WRITTEN TASK:
When you spot the word "label" in a line of the data below, copy that line.

____ GIVEN INFORMATION

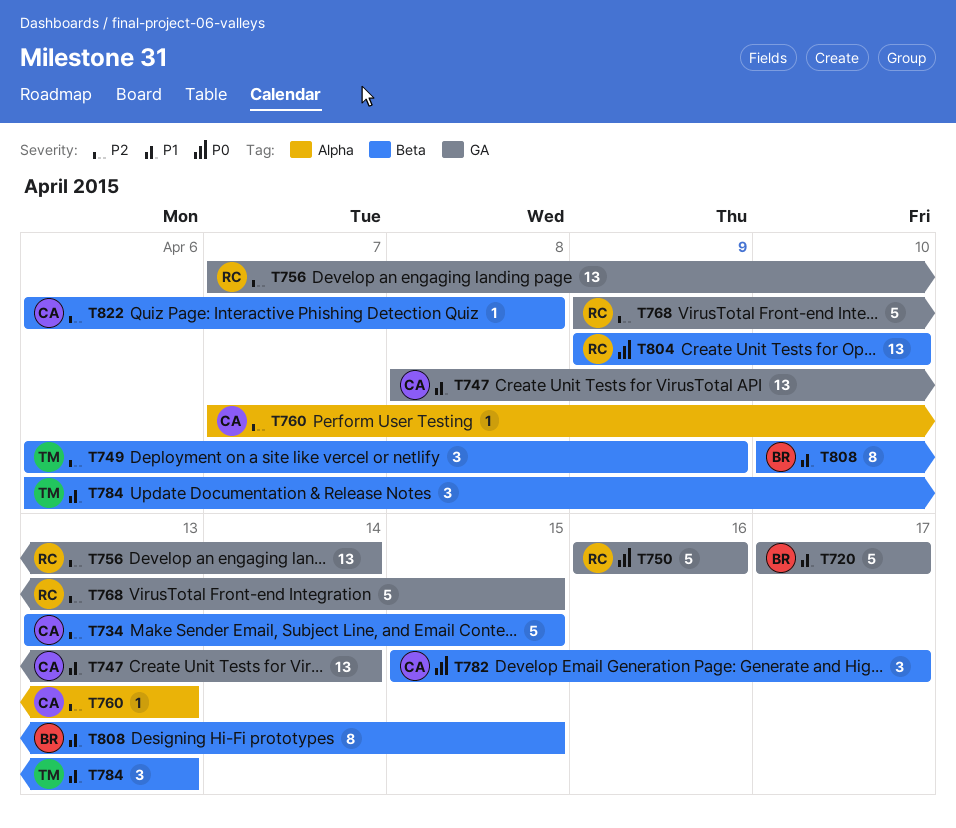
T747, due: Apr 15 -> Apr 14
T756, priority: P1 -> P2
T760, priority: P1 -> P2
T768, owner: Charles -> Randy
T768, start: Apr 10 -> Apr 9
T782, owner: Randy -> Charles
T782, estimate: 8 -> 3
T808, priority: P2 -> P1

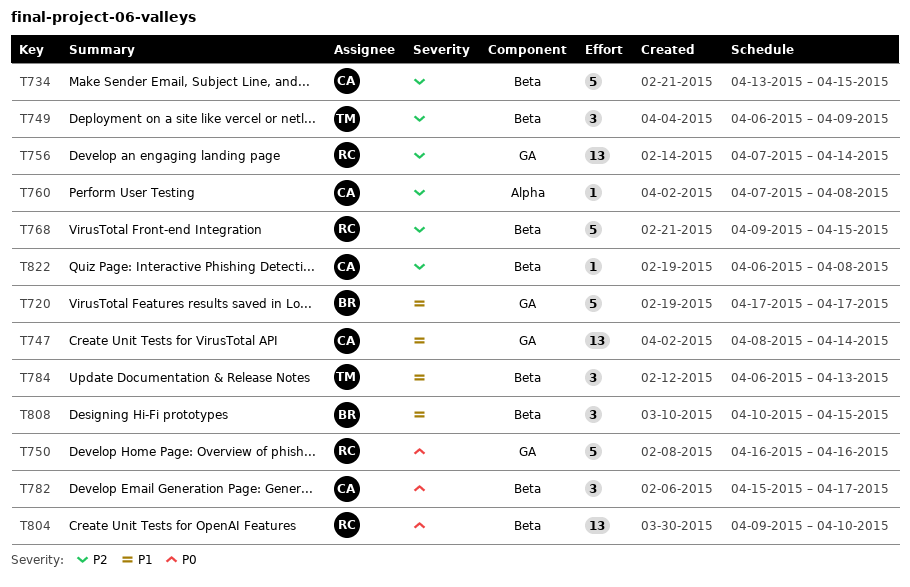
T760, due: Apr 13 -> Apr 8
T768, label: GA -> Beta
T808, estimate: 8 -> 3

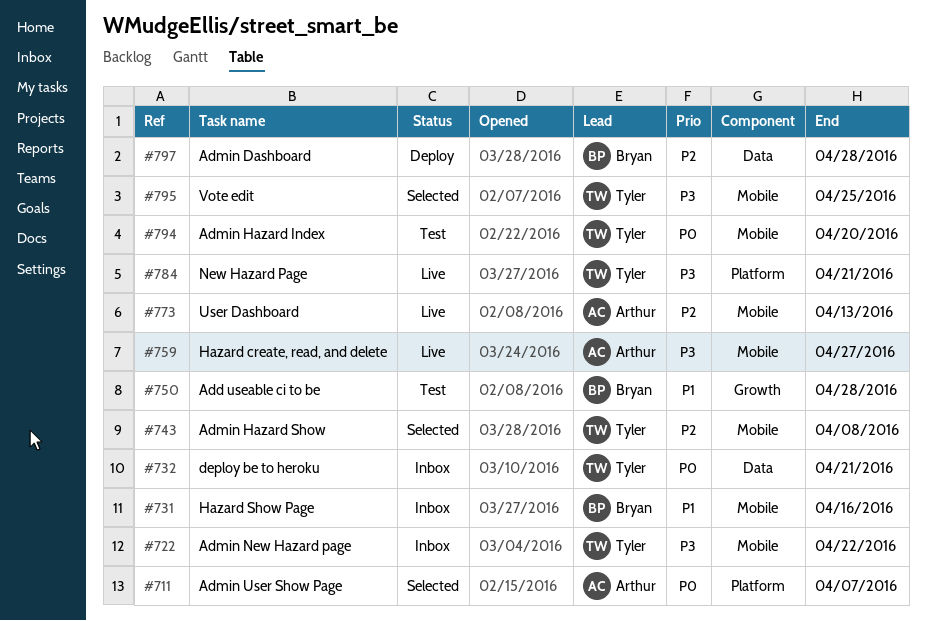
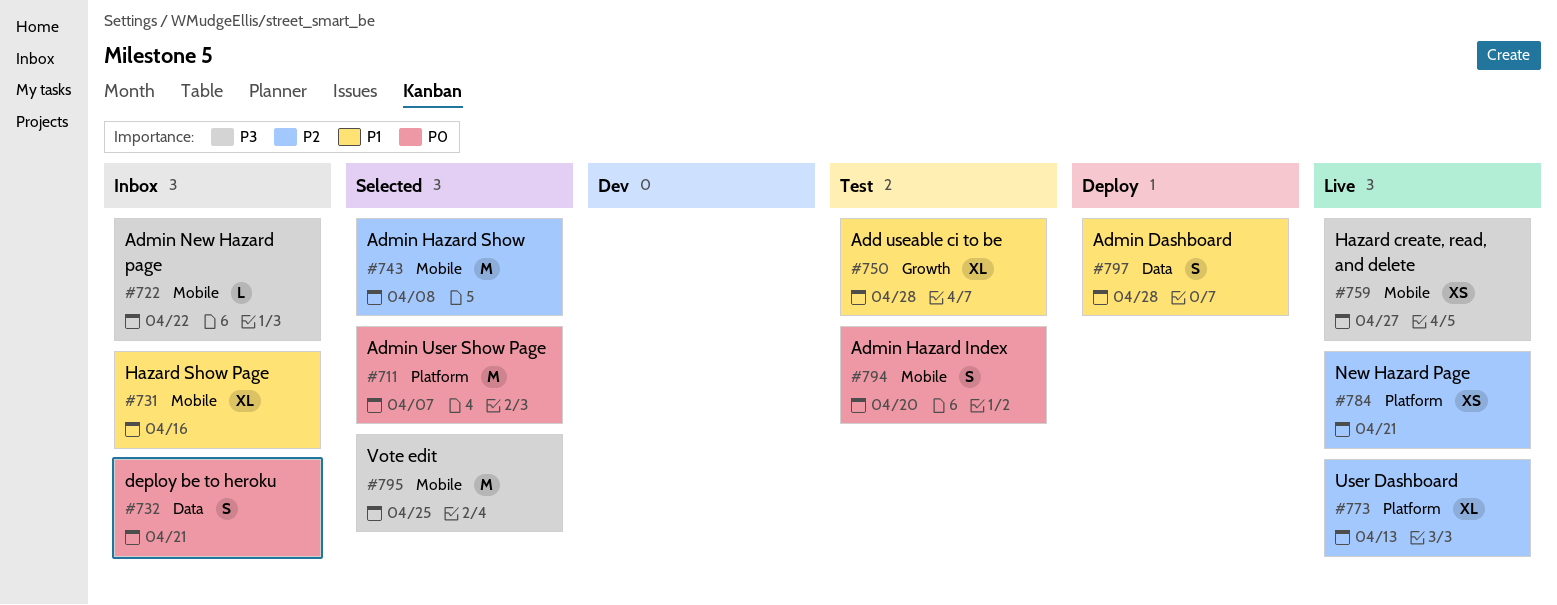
#773, label: Mobile -> Platform
#784, priority: P3 -> P2
#797, priority: P2 -> P1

________

RESPONSE:
T768, label: GA -> Beta
#773, label: Mobile -> Platform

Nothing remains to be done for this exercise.